**Work to complete**
Below are lines of data, and only some are wanted. Please repeat exactly those from the line that has "0: (214, 298)" through the line that has "41: (432, 231)".

---------- Data supplied

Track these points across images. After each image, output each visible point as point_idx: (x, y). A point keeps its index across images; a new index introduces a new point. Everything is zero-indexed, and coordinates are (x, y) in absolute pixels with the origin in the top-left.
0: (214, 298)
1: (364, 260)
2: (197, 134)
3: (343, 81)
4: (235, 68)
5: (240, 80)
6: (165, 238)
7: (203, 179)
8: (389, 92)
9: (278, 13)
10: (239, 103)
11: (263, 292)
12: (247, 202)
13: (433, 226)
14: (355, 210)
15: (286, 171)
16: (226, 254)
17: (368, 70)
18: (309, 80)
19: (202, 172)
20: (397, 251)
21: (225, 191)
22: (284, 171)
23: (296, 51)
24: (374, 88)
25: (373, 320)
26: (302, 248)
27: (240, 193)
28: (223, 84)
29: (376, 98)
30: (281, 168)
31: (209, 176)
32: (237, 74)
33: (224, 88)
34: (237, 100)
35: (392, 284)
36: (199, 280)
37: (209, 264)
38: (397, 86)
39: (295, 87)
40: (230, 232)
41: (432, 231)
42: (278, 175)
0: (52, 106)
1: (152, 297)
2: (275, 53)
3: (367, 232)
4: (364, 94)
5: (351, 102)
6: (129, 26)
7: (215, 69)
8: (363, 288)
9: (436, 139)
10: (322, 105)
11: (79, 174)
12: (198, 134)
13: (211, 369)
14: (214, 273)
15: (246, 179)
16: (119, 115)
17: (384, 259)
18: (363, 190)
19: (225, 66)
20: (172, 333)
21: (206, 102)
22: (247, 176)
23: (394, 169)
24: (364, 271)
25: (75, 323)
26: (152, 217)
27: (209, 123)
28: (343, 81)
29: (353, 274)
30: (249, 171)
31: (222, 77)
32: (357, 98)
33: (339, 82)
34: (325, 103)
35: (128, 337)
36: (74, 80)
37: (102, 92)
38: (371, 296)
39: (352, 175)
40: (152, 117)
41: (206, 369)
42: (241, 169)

--------------------
---------- Data supplied

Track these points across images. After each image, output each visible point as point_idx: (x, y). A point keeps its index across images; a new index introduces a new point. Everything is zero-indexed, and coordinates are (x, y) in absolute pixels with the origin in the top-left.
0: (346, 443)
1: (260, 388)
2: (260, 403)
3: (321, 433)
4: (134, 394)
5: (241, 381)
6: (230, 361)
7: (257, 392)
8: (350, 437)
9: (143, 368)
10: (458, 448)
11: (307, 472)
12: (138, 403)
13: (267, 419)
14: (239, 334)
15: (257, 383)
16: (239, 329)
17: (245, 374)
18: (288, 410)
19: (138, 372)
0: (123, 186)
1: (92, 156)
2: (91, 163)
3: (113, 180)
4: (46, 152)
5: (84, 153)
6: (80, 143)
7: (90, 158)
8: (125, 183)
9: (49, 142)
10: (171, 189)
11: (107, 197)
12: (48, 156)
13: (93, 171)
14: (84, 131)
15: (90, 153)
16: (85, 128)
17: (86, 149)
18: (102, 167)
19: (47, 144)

--------------------
---------- Data supplied

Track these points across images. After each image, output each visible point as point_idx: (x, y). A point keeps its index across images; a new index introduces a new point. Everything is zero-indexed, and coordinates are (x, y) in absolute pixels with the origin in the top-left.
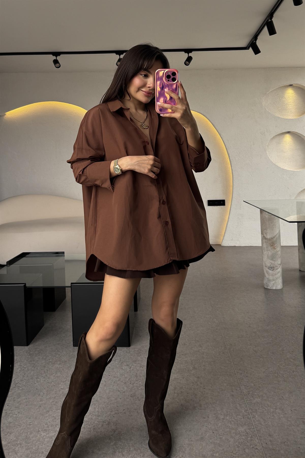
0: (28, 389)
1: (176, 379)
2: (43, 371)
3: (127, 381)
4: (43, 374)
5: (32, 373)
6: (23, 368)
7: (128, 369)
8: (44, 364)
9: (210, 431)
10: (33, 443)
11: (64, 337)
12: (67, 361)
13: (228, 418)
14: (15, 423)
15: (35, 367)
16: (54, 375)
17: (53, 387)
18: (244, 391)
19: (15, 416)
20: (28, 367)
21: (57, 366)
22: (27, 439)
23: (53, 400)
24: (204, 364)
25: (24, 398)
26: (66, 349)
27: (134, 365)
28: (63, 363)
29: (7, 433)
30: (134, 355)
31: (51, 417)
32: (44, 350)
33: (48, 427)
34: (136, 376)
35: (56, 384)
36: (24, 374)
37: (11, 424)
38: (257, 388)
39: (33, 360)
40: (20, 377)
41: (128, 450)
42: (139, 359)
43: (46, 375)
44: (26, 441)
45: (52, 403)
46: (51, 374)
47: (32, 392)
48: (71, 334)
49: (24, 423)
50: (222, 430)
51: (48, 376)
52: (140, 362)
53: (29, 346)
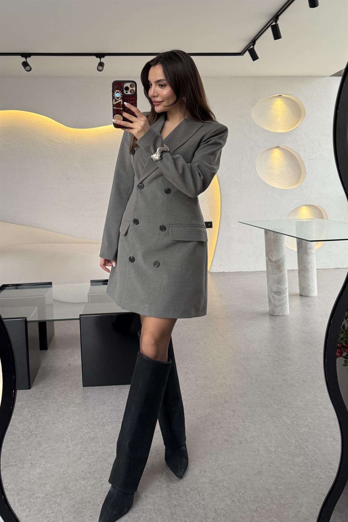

--------------------

**Expected answer**
0: (214, 298)
1: (364, 260)
2: (197, 134)
3: (343, 81)
4: (235, 68)
5: (240, 80)
6: (165, 238)
7: (203, 179)
8: (389, 92)
9: (278, 13)
10: (239, 103)
11: (263, 292)
12: (247, 202)
13: (433, 226)
14: (355, 210)
15: (286, 171)
16: (226, 254)
17: (368, 70)
18: (309, 80)
19: (202, 172)
20: (397, 251)
21: (225, 191)
22: (284, 171)
23: (296, 51)
24: (374, 88)
25: (373, 320)
26: (302, 248)
27: (240, 193)
28: (223, 84)
29: (376, 98)
30: (281, 168)
31: (209, 176)
32: (237, 74)
33: (224, 88)
34: (237, 100)
35: (392, 284)
36: (199, 280)
37: (209, 264)
38: (397, 86)
39: (295, 87)
40: (230, 232)
41: (432, 231)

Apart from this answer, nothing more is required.